> INFORMATION SUPPLIED

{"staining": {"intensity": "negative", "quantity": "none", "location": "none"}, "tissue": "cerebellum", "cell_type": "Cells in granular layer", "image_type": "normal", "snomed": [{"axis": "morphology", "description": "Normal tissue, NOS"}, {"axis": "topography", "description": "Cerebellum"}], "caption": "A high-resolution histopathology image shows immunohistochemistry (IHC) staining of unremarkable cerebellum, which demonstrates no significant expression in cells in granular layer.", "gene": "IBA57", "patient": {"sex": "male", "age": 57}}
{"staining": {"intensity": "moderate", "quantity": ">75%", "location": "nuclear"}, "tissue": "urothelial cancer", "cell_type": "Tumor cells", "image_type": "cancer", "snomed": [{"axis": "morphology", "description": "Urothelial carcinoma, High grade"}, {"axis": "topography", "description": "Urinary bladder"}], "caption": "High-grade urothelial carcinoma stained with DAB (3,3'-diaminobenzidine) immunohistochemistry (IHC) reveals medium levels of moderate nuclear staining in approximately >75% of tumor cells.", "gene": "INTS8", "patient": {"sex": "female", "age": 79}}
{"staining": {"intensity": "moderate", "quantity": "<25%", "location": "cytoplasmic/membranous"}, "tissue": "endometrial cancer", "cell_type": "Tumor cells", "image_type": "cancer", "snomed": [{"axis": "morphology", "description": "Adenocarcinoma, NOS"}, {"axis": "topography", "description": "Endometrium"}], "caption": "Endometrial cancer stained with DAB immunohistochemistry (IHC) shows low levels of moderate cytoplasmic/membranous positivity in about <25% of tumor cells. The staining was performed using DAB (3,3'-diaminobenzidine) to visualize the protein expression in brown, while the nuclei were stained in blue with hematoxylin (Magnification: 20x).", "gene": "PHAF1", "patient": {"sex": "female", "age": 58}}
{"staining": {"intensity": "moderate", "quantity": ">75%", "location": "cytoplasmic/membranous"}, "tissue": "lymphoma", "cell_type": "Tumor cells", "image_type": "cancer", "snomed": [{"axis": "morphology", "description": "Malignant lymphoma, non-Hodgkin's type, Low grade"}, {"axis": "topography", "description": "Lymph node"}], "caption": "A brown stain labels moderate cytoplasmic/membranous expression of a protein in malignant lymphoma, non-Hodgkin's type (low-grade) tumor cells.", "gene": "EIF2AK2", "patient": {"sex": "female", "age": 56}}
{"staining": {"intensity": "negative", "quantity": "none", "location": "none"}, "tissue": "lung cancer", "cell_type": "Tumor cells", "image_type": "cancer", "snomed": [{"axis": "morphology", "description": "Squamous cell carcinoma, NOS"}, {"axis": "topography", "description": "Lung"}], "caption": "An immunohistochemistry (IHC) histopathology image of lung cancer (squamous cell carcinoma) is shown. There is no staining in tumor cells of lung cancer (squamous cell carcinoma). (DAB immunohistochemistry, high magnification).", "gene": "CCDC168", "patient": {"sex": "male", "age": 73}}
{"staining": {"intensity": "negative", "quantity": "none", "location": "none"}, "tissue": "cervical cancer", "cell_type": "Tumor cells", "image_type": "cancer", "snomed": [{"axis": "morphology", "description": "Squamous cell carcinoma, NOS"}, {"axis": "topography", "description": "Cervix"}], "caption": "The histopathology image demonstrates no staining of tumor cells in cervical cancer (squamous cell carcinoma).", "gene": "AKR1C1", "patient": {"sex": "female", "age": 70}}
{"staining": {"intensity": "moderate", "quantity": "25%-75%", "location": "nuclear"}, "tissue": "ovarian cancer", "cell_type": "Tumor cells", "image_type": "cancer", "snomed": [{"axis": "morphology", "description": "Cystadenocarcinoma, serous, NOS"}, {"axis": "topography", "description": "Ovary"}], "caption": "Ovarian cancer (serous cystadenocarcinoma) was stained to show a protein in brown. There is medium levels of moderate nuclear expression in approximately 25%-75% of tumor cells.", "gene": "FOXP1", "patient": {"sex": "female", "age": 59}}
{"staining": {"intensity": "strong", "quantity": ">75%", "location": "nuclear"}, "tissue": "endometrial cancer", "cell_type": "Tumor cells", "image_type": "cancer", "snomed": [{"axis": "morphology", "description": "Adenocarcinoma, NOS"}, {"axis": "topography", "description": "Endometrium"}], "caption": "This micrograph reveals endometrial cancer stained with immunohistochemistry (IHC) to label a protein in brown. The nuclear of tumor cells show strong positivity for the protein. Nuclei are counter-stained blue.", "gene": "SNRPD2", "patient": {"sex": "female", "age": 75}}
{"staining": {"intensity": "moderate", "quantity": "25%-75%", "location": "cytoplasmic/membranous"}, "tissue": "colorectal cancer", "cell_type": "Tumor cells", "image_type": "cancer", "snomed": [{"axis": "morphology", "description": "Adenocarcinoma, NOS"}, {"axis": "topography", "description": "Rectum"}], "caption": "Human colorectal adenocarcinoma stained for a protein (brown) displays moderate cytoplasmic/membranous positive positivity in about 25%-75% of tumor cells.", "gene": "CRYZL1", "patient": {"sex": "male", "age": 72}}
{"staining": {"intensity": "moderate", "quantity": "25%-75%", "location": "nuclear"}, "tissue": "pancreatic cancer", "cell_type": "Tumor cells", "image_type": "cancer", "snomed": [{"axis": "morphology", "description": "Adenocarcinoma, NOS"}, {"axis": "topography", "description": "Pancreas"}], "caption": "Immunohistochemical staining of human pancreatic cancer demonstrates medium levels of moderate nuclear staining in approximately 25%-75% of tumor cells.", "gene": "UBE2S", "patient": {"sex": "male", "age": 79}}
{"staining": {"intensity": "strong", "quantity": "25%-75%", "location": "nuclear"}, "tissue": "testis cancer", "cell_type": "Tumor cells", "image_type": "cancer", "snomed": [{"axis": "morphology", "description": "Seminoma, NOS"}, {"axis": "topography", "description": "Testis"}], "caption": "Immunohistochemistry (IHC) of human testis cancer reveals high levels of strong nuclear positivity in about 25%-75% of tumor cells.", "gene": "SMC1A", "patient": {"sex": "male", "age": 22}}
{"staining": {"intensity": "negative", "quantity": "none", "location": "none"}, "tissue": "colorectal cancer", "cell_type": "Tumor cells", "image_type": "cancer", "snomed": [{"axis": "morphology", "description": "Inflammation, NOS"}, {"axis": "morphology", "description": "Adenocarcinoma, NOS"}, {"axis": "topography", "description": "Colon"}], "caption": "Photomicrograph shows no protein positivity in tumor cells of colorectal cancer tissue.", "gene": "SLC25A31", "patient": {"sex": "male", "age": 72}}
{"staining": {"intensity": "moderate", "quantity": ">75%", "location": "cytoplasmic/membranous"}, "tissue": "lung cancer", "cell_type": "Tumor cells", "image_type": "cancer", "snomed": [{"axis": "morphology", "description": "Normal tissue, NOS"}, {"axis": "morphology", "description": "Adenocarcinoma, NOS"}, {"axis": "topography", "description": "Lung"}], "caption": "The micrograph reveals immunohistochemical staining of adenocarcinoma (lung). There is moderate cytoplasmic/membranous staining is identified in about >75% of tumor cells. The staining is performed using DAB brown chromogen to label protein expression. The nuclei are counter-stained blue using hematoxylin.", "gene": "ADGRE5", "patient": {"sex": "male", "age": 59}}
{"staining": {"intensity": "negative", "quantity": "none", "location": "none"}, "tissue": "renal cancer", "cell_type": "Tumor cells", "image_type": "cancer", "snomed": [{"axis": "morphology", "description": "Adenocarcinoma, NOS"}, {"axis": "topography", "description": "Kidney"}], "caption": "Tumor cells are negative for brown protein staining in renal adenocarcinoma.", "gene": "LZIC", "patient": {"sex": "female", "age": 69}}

> WORK TO COMPLETE
Every entry in the listing must be retyped exactly.

> RESPONSE TO THIS TASK
{"staining": {"intensity": "negative", "quantity": "none", "location": "none"}, "tissue": "cerebellum", "cell_type": "Cells in granular layer", "image_type": "normal", "snomed": [{"axis": "morphology", "description": "Normal tissue, NOS"}, {"axis": "topography", "description": "Cerebellum"}], "caption": "A high-resolution histopathology image shows immunohistochemistry (IHC) staining of unremarkable cerebellum, which demonstrates no significant expression in cells in granular layer.", "gene": "IBA57", "patient": {"sex": "male", "age": 57}}
{"staining": {"intensity": "moderate", "quantity": ">75%", "location": "nuclear"}, "tissue": "urothelial cancer", "cell_type": "Tumor cells", "image_type": "cancer", "snomed": [{"axis": "morphology", "description": "Urothelial carcinoma, High grade"}, {"axis": "topography", "description": "Urinary bladder"}], "caption": "High-grade urothelial carcinoma stained with DAB (3,3'-diaminobenzidine) immunohistochemistry (IHC) reveals medium levels of moderate nuclear staining in approximately >75% of tumor cells.", "gene": "INTS8", "patient": {"sex": "female", "age": 79}}
{"staining": {"intensity": "moderate", "quantity": "<25%", "location": "cytoplasmic/membranous"}, "tissue": "endometrial cancer", "cell_type": "Tumor cells", "image_type": "cancer", "snomed": [{"axis": "morphology", "description": "Adenocarcinoma, NOS"}, {"axis": "topography", "description": "Endometrium"}], "caption": "Endometrial cancer stained with DAB immunohistochemistry (IHC) shows low levels of moderate cytoplasmic/membranous positivity in about <25% of tumor cells. The staining was performed using DAB (3,3'-diaminobenzidine) to visualize the protein expression in brown, while the nuclei were stained in blue with hematoxylin (Magnification: 20x).", "gene": "PHAF1", "patient": {"sex": "female", "age": 58}}
{"staining": {"intensity": "moderate", "quantity": ">75%", "location": "cytoplasmic/membranous"}, "tissue": "lymphoma", "cell_type": "Tumor cells", "image_type": "cancer", "snomed": [{"axis": "morphology", "description": "Malignant lymphoma, non-Hodgkin's type, Low grade"}, {"axis": "topography", "description": "Lymph node"}], "caption": "A brown stain labels moderate cytoplasmic/membranous expression of a protein in malignant lymphoma, non-Hodgkin's type (low-grade) tumor cells.", "gene": "EIF2AK2", "patient": {"sex": "female", "age": 56}}
{"staining": {"intensity": "negative", "quantity": "none", "location": "none"}, "tissue": "lung cancer", "cell_type": "Tumor cells", "image_type": "cancer", "snomed": [{"axis": "morphology", "description": "Squamous cell carcinoma, NOS"}, {"axis": "topography", "description": "Lung"}], "caption": "An immunohistochemistry (IHC) histopathology image of lung cancer (squamous cell carcinoma) is shown. There is no staining in tumor cells of lung cancer (squamous cell carcinoma). (DAB immunohistochemistry, high magnification).", "gene": "CCDC168", "patient": {"sex": "male", "age": 73}}
{"staining": {"intensity": "negative", "quantity": "none", "location": "none"}, "tissue": "cervical cancer", "cell_type": "Tumor cells", "image_type": "cancer", "snomed": [{"axis": "morphology", "description": "Squamous cell carcinoma, NOS"}, {"axis": "topography", "description": "Cervix"}], "caption": "The histopathology image demonstrates no staining of tumor cells in cervical cancer (squamous cell carcinoma).", "gene": "AKR1C1", "patient": {"sex": "female", "age": 70}}
{"staining": {"intensity": "moderate", "quantity": "25%-75%", "location": "nuclear"}, "tissue": "ovarian cancer", "cell_type": "Tumor cells", "image_type": "cancer", "snomed": [{"axis": "morphology", "description": "Cystadenocarcinoma, serous, NOS"}, {"axis": "topography", "description": "Ovary"}], "caption": "Ovarian cancer (serous cystadenocarcinoma) was stained to show a protein in brown. There is medium levels of moderate nuclear expression in approximately 25%-75% of tumor cells.", "gene": "FOXP1", "patient": {"sex": "female", "age": 59}}
{"staining": {"intensity": "strong", "quantity": ">75%", "location": "nuclear"}, "tissue": "endometrial cancer", "cell_type": "Tumor cells", "image_type": "cancer", "snomed": [{"axis": "morphology", "description": "Adenocarcinoma, NOS"}, {"axis": "topography", "description": "Endometrium"}], "caption": "This micrograph reveals endometrial cancer stained with immunohistochemistry (IHC) to label a protein in brown. The nuclear of tumor cells show strong positivity for the protein. Nuclei are counter-stained blue.", "gene": "SNRPD2", "patient": {"sex": "female", "age": 75}}
{"staining": {"intensity": "moderate", "quantity": "25%-75%", "location": "cytoplasmic/membranous"}, "tissue": "colorectal cancer", "cell_type": "Tumor cells", "image_type": "cancer", "snomed": [{"axis": "morphology", "description": "Adenocarcinoma, NOS"}, {"axis": "topography", "description": "Rectum"}], "caption": "Human colorectal adenocarcinoma stained for a protein (brown) displays moderate cytoplasmic/membranous positive positivity in about 25%-75% of tumor cells.", "gene": "CRYZL1", "patient": {"sex": "male", "age": 72}}
{"staining": {"intensity": "moderate", "quantity": "25%-75%", "location": "nuclear"}, "tissue": "pancreatic cancer", "cell_type": "Tumor cells", "image_type": "cancer", "snomed": [{"axis": "morphology", "description": "Adenocarcinoma, NOS"}, {"axis": "topography", "description": "Pancreas"}], "caption": "Immunohistochemical staining of human pancreatic cancer demonstrates medium levels of moderate nuclear staining in approximately 25%-75% of tumor cells.", "gene": "UBE2S", "patient": {"sex": "male", "age": 79}}
{"staining": {"intensity": "strong", "quantity": "25%-75%", "location": "nuclear"}, "tissue": "testis cancer", "cell_type": "Tumor cells", "image_type": "cancer", "snomed": [{"axis": "morphology", "description": "Seminoma, NOS"}, {"axis": "topography", "description": "Testis"}], "caption": "Immunohistochemistry (IHC) of human testis cancer reveals high levels of strong nuclear positivity in about 25%-75% of tumor cells.", "gene": "SMC1A", "patient": {"sex": "male", "age": 22}}
{"staining": {"intensity": "negative", "quantity": "none", "location": "none"}, "tissue": "colorectal cancer", "cell_type": "Tumor cells", "image_type": "cancer", "snomed": [{"axis": "morphology", "description": "Inflammation, NOS"}, {"axis": "morphology", "description": "Adenocarcinoma, NOS"}, {"axis": "topography", "description": "Colon"}], "caption": "Photomicrograph shows no protein positivity in tumor cells of colorectal cancer tissue.", "gene": "SLC25A31", "patient": {"sex": "male", "age": 72}}
{"staining": {"intensity": "moderate", "quantity": ">75%", "location": "cytoplasmic/membranous"}, "tissue": "lung cancer", "cell_type": "Tumor cells", "image_type": "cancer", "snomed": [{"axis": "morphology", "description": "Normal tissue, NOS"}, {"axis": "morphology", "description": "Adenocarcinoma, NOS"}, {"axis": "topography", "description": "Lung"}], "caption": "The micrograph reveals immunohistochemical staining of adenocarcinoma (lung). There is moderate cytoplasmic/membranous staining is identified in about >75% of tumor cells. The staining is performed using DAB brown chromogen to label protein expression. The nuclei are counter-stained blue using hematoxylin.", "gene": "ADGRE5", "patient": {"sex": "male", "age": 59}}
{"staining": {"intensity": "negative", "quantity": "none", "location": "none"}, "tissue": "renal cancer", "cell_type": "Tumor cells", "image_type": "cancer", "snomed": [{"axis": "morphology", "description": "Adenocarcinoma, NOS"}, {"axis": "topography", "description": "Kidney"}], "caption": "Tumor cells are negative for brown protein staining in renal adenocarcinoma.", "gene": "LZIC", "patient": {"sex": "female", "age": 69}}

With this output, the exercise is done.